Johnson County is continuing to advocate for a higher minimum wage despite the Iowa Legislature’s reversal of local wage increases earlier this year.
Two economists involved with the county's Minimum Wage Advisory Committee told the board of supervisors Thursday the county has not seen adverse impacts from raising its minimum wage to $10.10.
"Overall, it’s hard to see a negative impact of the minimum wage ordinance on measures of employment and unemployment," says Iowa Policy Project Research Director Peter Fisher.
Fisher says low-wage workers have benefited from the wage increase, especially those in the leisure and hospitality sector. Results from the retail sector were not as clear.
More than 150 businesses in Johnson County pledged to keep their wages at $10.10, even though they could legally drop wages to the federal and state minimum of $7.25.
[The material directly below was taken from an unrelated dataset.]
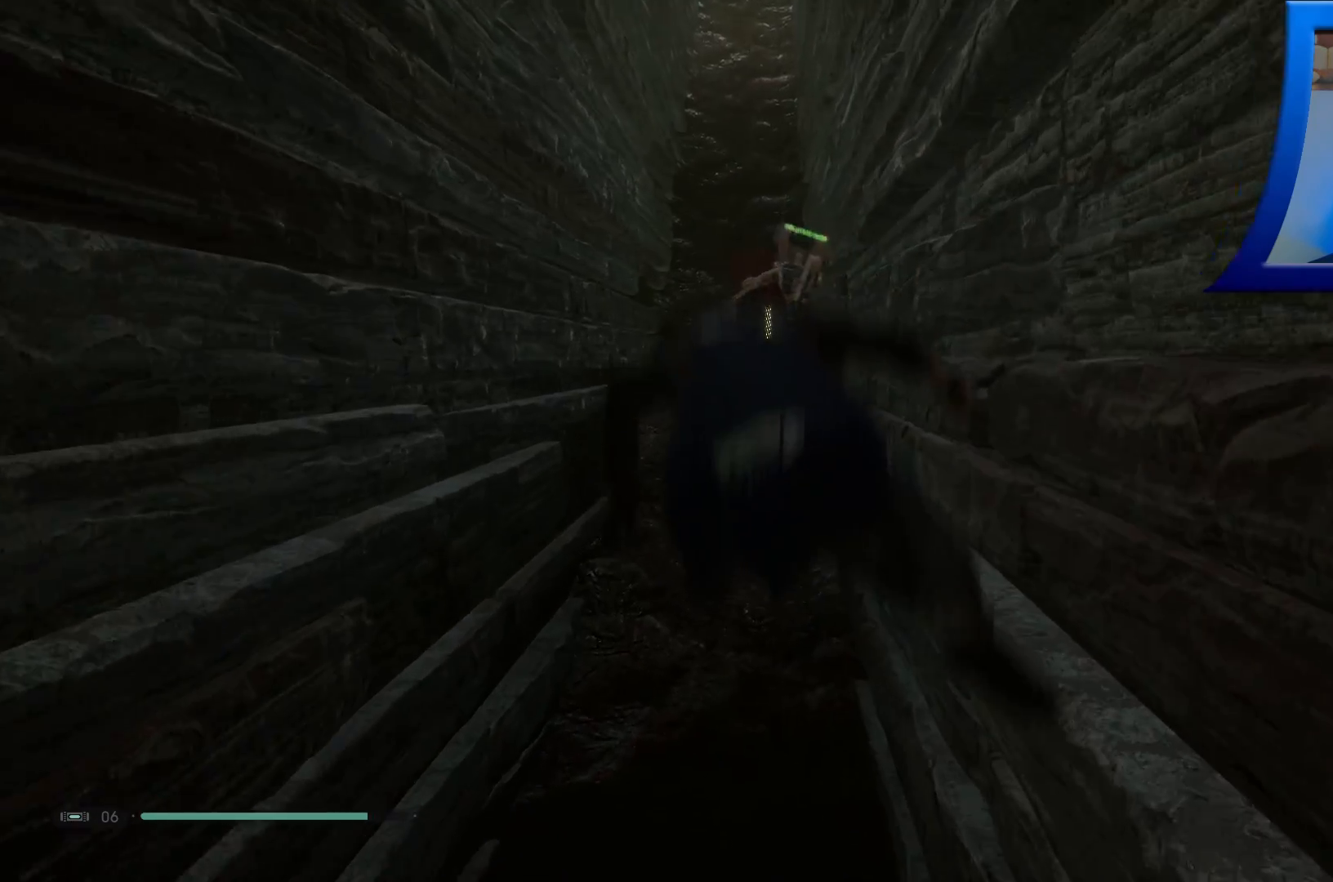
{"buttons": [], "left_stick": "up", "right_stick": "center", "events": []}
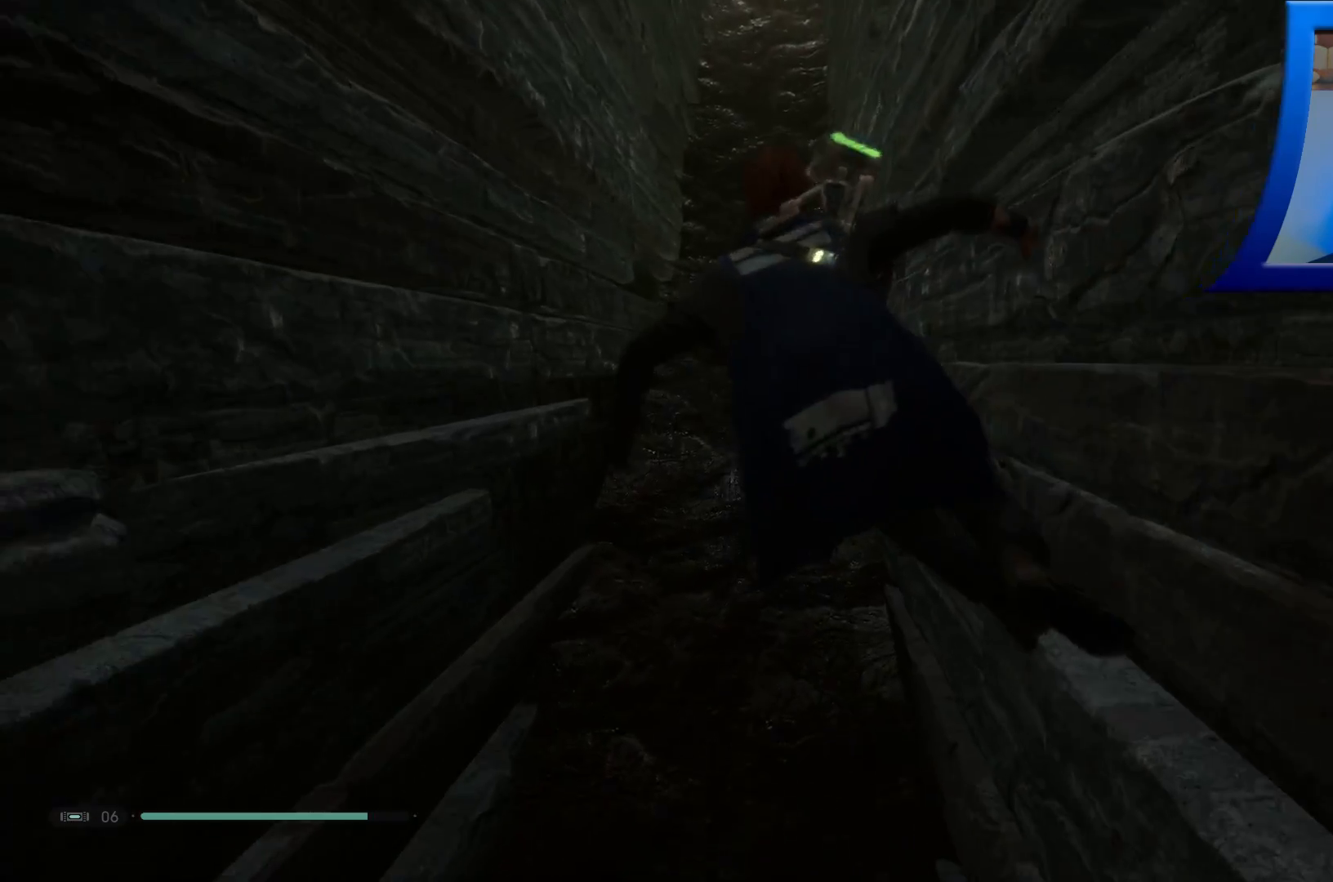
{"buttons": ["A"], "left_stick": "up-left", "right_stick": "center", "events": [[133, "A", "down"], [183, "left_stick", "up-left"]]}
"The goal is to raise the earnings of low wage workers; the concerns are increased unemployment, injury to business and so forth," says University of Iowa economics professor John Solow. "And the goal seems to have been met for some brief period of time, and there’s very little indication that there was any damage done."
Board of Supervisors Chairperson Janelle Rettig says the county will likely recommend a slight wage increase to local businesses next year. The increase would be tied to the Consumer Price Index for the Midwest region, and is expected to be around 20 cents.
The additional wage increase will be unenforceable because of state law, but Rettig says she hopes that law changes in the future.